Cecelia Di Mino 8:38 p.m., March 31
The Port of San Diego?
“First real coffee house in California,” says the sign.
Oh. Guess I’m the last to find it. This is Café Bassam (3088 Fifth Avenue, at Redwood, Bankers Hill, 619-557-0173). Used to be downtown, right?
It’s coming on evening. Have to go in. Loved it downtown. Heard it was different up here on the way to Hillcrest.
But what clinches it is when I go in. Wow. Surrounded by Victorian mirrors, a heckuva vintage-rifle collection on the walls, comfy sofas, antique tables, jewelry collections, displays of cigars, medals, paintings.
Horse on the counter
Cabinet of crystal
And this actual Picasso in the bathroom
Place is awesomely rich in, well, stuff. Feels like your anthropologist-uncle’s dark sitting room. Glow of laptops of around the tables where people sit, mostly with coffee.
Get up to the counter. They have sandwiches and things such as cheese and olive platters, but I’m just angling for a coffee.
Then, uh oh.

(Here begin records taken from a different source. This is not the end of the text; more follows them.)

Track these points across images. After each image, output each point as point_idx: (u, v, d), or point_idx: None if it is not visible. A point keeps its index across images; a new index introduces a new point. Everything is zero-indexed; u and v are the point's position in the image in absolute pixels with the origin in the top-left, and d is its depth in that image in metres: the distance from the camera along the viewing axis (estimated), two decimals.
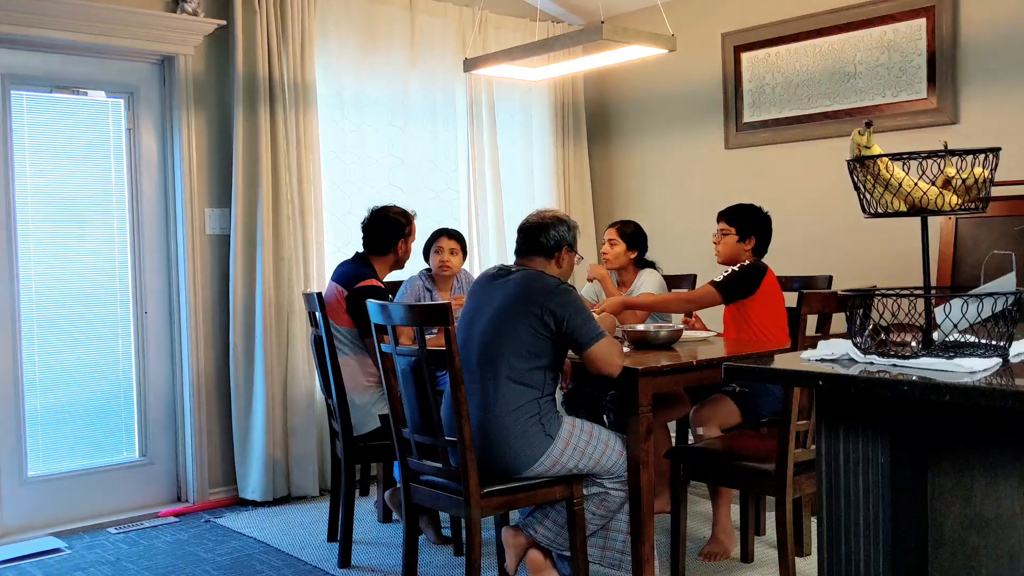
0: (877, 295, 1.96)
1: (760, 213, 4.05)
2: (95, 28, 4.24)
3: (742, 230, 4.00)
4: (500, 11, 5.68)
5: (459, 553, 3.89)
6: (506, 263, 3.45)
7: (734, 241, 4.00)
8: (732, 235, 4.01)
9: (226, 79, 4.68)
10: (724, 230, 4.04)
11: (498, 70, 4.63)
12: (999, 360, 1.84)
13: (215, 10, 4.64)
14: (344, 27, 5.06)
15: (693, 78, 5.58)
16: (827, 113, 4.97)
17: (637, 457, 3.20)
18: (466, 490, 3.02)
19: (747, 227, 4.00)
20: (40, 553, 4.02)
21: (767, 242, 4.04)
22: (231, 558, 3.94)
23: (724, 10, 5.41)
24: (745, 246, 4.00)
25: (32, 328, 4.31)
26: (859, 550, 1.90)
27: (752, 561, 3.72)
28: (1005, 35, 4.37)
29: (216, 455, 4.72)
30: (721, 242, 4.05)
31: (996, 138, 4.18)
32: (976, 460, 1.81)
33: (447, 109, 5.53)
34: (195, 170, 4.61)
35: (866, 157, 1.98)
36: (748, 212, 4.04)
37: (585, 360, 3.14)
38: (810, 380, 1.91)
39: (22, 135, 4.27)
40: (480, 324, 3.18)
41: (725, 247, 4.04)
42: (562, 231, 3.28)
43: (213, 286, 4.70)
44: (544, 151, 5.97)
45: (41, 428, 4.35)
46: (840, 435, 1.92)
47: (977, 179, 1.94)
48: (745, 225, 4.00)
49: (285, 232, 4.70)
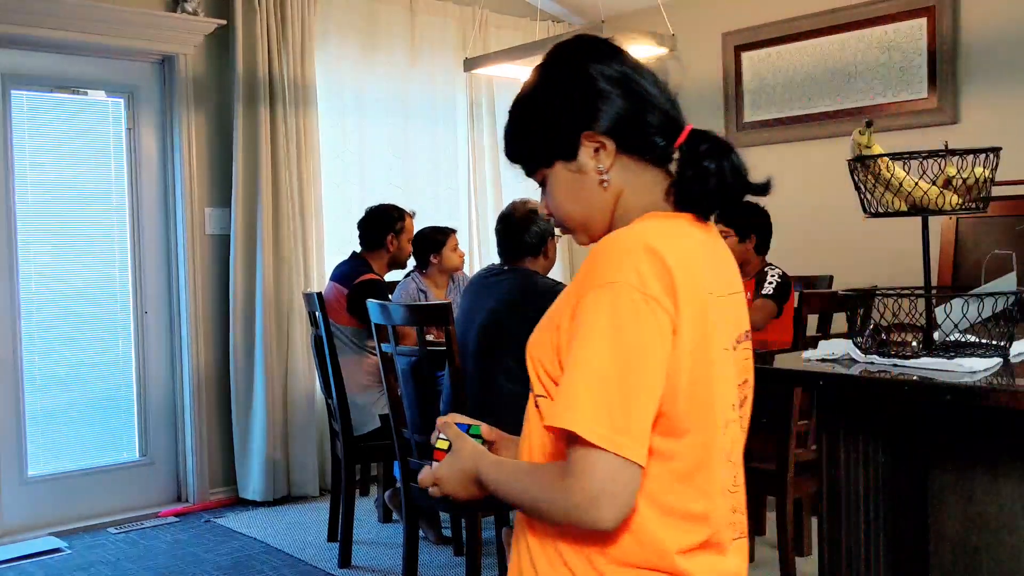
0: (878, 295, 1.96)
1: (756, 209, 4.00)
2: (95, 28, 4.24)
3: (741, 230, 3.96)
4: (500, 11, 5.68)
5: (459, 553, 3.88)
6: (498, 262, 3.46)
7: (735, 243, 3.97)
8: (732, 236, 3.97)
9: (226, 79, 4.68)
10: (723, 232, 4.00)
11: (498, 70, 4.63)
12: (999, 360, 1.84)
13: (215, 10, 4.63)
14: (344, 26, 5.06)
15: (693, 78, 5.58)
16: (827, 113, 4.96)
17: None
18: None
19: (746, 226, 3.97)
20: (40, 553, 4.01)
21: (768, 239, 4.02)
22: (231, 558, 3.94)
23: (724, 10, 5.40)
24: (747, 245, 3.98)
25: (32, 328, 4.31)
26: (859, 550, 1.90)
27: (752, 561, 3.72)
28: (1005, 35, 4.37)
29: (216, 455, 4.71)
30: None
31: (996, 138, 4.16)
32: (977, 460, 1.81)
33: (447, 109, 5.53)
34: (195, 170, 4.61)
35: (867, 157, 1.98)
36: (744, 210, 4.00)
37: None
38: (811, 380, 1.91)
39: (22, 135, 4.27)
40: (475, 326, 3.19)
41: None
42: (541, 224, 3.28)
43: (213, 286, 4.70)
44: None
45: (41, 428, 4.35)
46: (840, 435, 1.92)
47: (978, 179, 1.94)
48: (743, 225, 3.97)
49: (285, 232, 4.70)
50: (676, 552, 1.18)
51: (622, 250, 1.16)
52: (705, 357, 1.18)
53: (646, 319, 1.12)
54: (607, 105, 1.24)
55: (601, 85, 1.25)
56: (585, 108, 1.24)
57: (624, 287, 1.13)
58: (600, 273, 1.16)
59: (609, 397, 1.11)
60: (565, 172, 1.28)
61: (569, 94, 1.25)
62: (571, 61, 1.28)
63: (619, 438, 1.10)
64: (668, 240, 1.18)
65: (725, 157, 1.25)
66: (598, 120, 1.24)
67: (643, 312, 1.12)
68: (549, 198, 1.32)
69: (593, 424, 1.10)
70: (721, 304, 1.23)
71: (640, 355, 1.12)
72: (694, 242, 1.24)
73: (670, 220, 1.24)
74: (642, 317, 1.12)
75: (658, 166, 1.27)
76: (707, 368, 1.18)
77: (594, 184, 1.26)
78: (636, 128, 1.25)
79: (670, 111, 1.28)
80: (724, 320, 1.24)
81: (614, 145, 1.24)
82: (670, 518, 1.18)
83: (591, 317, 1.14)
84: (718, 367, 1.21)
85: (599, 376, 1.11)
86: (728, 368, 1.24)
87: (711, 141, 1.26)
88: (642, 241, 1.16)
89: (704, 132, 1.27)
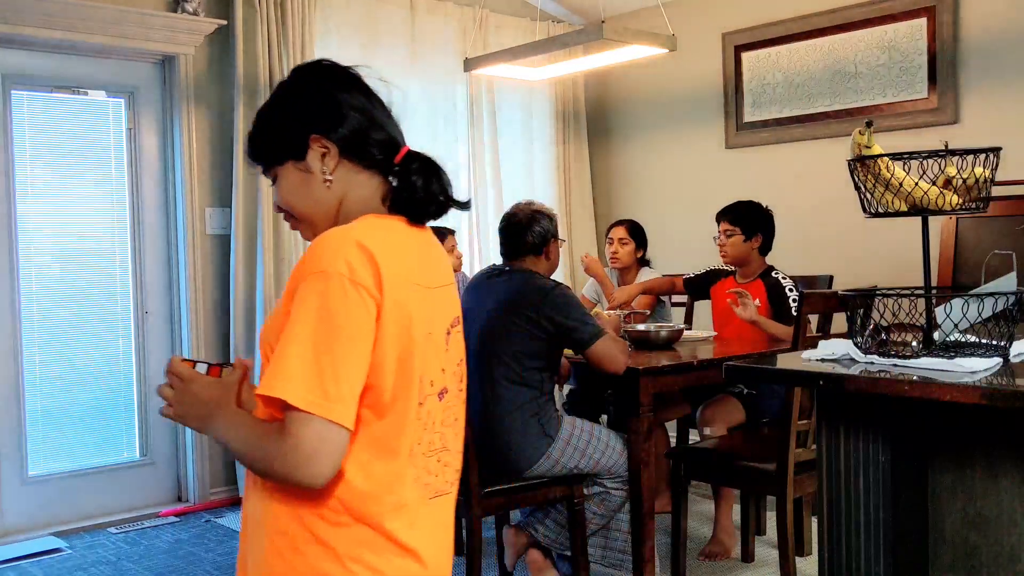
0: (878, 295, 1.97)
1: (761, 209, 4.01)
2: (95, 28, 4.24)
3: (747, 228, 3.96)
4: (500, 11, 5.68)
5: (459, 553, 3.88)
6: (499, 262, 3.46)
7: (741, 241, 3.97)
8: (738, 235, 3.97)
9: (227, 79, 4.68)
10: (728, 231, 3.99)
11: (498, 70, 4.63)
12: (1000, 360, 1.84)
13: (215, 10, 4.64)
14: (344, 26, 5.06)
15: (693, 78, 5.58)
16: (828, 113, 4.97)
17: (638, 457, 3.20)
18: (467, 490, 3.02)
19: (752, 225, 3.96)
20: (40, 553, 4.02)
21: (771, 238, 4.02)
22: (231, 558, 3.94)
23: (724, 10, 5.41)
24: (752, 244, 3.97)
25: (32, 328, 4.31)
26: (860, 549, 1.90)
27: (753, 561, 3.72)
28: (1005, 35, 4.37)
29: (217, 455, 4.71)
30: (727, 243, 3.97)
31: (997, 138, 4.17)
32: (977, 459, 1.81)
33: (447, 109, 5.53)
34: (195, 170, 4.61)
35: (867, 157, 1.98)
36: (750, 209, 4.00)
37: (588, 359, 3.14)
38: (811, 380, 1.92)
39: (22, 135, 4.27)
40: (475, 326, 3.19)
41: (733, 248, 3.98)
42: (544, 224, 3.28)
43: (214, 286, 4.70)
44: (544, 151, 5.97)
45: (42, 428, 4.35)
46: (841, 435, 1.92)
47: (978, 179, 1.94)
48: (749, 223, 3.96)
49: (285, 232, 4.70)
50: (379, 509, 1.34)
51: (335, 244, 1.32)
52: (409, 339, 1.35)
53: (354, 302, 1.29)
54: (338, 118, 1.44)
55: (336, 100, 1.45)
56: (319, 117, 1.43)
57: (334, 275, 1.29)
58: (315, 263, 1.31)
59: (320, 368, 1.26)
60: (295, 171, 1.45)
61: (307, 104, 1.45)
62: (313, 79, 1.48)
63: (328, 404, 1.25)
64: (378, 237, 1.35)
65: (433, 174, 1.47)
66: (328, 129, 1.43)
67: (351, 296, 1.29)
68: (280, 193, 1.48)
69: (304, 392, 1.25)
70: (432, 295, 1.42)
71: (348, 333, 1.28)
72: (404, 240, 1.42)
73: (384, 220, 1.43)
74: (350, 300, 1.28)
75: (378, 176, 1.47)
76: (410, 348, 1.36)
77: (319, 184, 1.43)
78: (360, 141, 1.45)
79: (392, 133, 1.50)
80: (435, 308, 1.43)
81: (338, 151, 1.43)
82: (373, 479, 1.34)
83: (305, 300, 1.29)
84: (420, 348, 1.37)
85: (310, 350, 1.26)
86: (431, 350, 1.41)
87: (422, 161, 1.48)
88: (353, 237, 1.33)
89: (418, 153, 1.49)
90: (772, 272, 3.96)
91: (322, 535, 1.33)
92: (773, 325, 3.77)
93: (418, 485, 1.41)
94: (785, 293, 3.84)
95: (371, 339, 1.30)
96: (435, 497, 1.46)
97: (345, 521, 1.33)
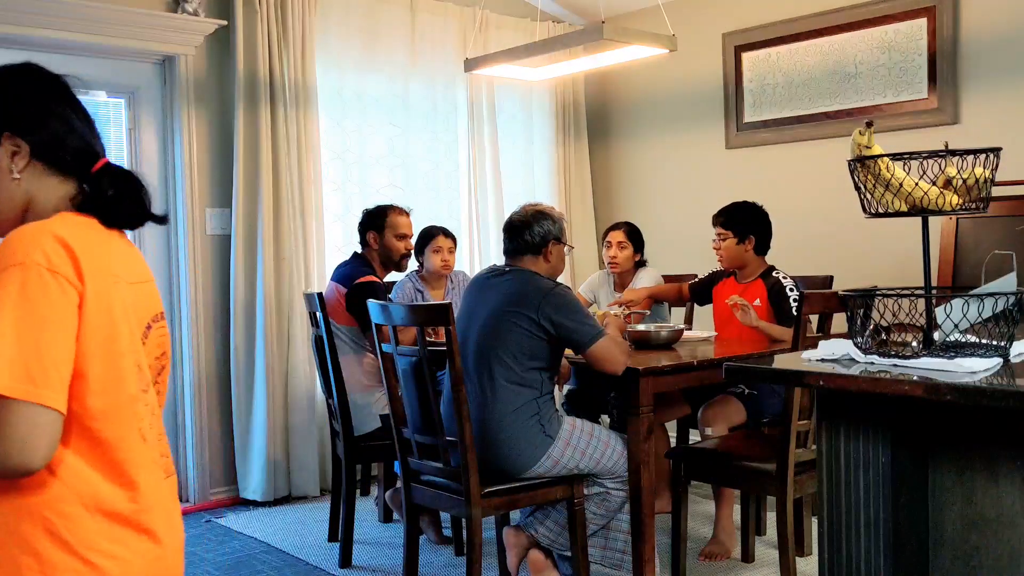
0: (878, 295, 1.96)
1: (755, 210, 4.00)
2: (95, 28, 4.24)
3: (740, 231, 3.95)
4: (501, 11, 5.68)
5: (460, 553, 3.89)
6: (500, 263, 3.46)
7: (734, 244, 3.97)
8: (731, 238, 3.97)
9: (227, 79, 4.68)
10: (722, 234, 3.99)
11: (499, 70, 4.63)
12: (1000, 360, 1.84)
13: (215, 10, 4.64)
14: (345, 27, 5.06)
15: (694, 78, 5.58)
16: (828, 113, 4.97)
17: (638, 457, 3.20)
18: (467, 490, 3.02)
19: (744, 227, 3.96)
20: None
21: (768, 239, 4.01)
22: (232, 558, 3.94)
23: (725, 10, 5.41)
24: (746, 247, 3.97)
25: None
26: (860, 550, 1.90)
27: (753, 561, 3.72)
28: (1006, 35, 4.37)
29: (217, 455, 4.72)
30: (722, 247, 3.99)
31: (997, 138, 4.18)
32: (977, 460, 1.81)
33: (448, 109, 5.53)
34: (196, 170, 4.61)
35: (867, 157, 1.98)
36: (743, 212, 3.99)
37: (588, 359, 3.14)
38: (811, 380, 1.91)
39: None
40: (475, 326, 3.19)
41: (727, 251, 3.98)
42: (546, 225, 3.27)
43: (214, 286, 4.70)
44: (544, 151, 5.97)
45: None
46: (841, 435, 1.92)
47: (978, 179, 1.94)
48: (742, 226, 3.95)
49: (286, 232, 4.70)
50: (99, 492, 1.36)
51: (31, 236, 1.34)
52: (114, 328, 1.38)
53: (54, 291, 1.31)
54: (36, 121, 1.48)
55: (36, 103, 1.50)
56: (17, 117, 1.47)
57: (32, 265, 1.30)
58: (10, 256, 1.32)
59: (24, 355, 1.27)
60: None
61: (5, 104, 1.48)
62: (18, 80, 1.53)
63: (36, 389, 1.26)
64: (75, 232, 1.38)
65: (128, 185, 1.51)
66: (24, 130, 1.46)
67: (51, 285, 1.30)
68: None
69: (9, 380, 1.25)
70: (131, 289, 1.45)
71: (51, 320, 1.30)
72: (101, 236, 1.45)
73: (80, 218, 1.46)
74: (50, 289, 1.30)
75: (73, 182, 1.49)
76: (116, 337, 1.38)
77: (7, 180, 1.46)
78: (56, 146, 1.48)
79: (91, 142, 1.54)
80: (134, 303, 1.45)
81: (29, 151, 1.46)
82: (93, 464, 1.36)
83: (4, 292, 1.29)
84: (128, 338, 1.41)
85: (12, 339, 1.27)
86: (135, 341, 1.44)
87: (119, 173, 1.52)
88: (49, 230, 1.35)
89: (116, 166, 1.53)
90: (773, 272, 3.96)
91: (57, 529, 1.33)
92: (774, 329, 3.78)
93: (156, 467, 1.46)
94: (786, 293, 3.85)
95: (74, 327, 1.32)
96: (168, 477, 1.51)
97: (76, 512, 1.34)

I see on the menu they have a glass of port wine for $5.
Love that. Love it with coffee when I have the dinero. I check the wallet. I have the dinero, just. Gal named Stephanie serves me a big wide china cup of coffee and a glass of port. This luxo coffee’s only $2, so I’m out $7, all in.
I take them outside and sit down at a slat table. Looking out to the setting sun in the trees of Balboa Park. How have I’ve missed this beautiful spot before?
So I’m going sip coffee, sip port, sip coffee, sip port, and thinking deep thoughts when this guy in a hat and another guy come sit next table up. He has a bottle of port in his hand.
Turns out he’s Bassam Shamma, aristocratic Palestinian, originally from Jordan. The owner. He and his friend Joe, from Lebanon, are sharing a port and holding forth in Arabic.
When he sees me drinking port, he tops up mine along with Joe’s. Can’t stop him.
“Don’t even try,” says Joe. “This man is generous to a fault. He’s that kind of guy.”
“When I opened downtown in 1991,” Bassam tells me, “there was Croce’s, Sybil’s Down Under, and the Spaghetti Factory. That was it. I wanted to create a café such as you find in France, the Middle East. A meeting place. Good coffee, good conversation.”
“And good port,” I say. But I hold my hand over the glass -- he’s that kind of a guy.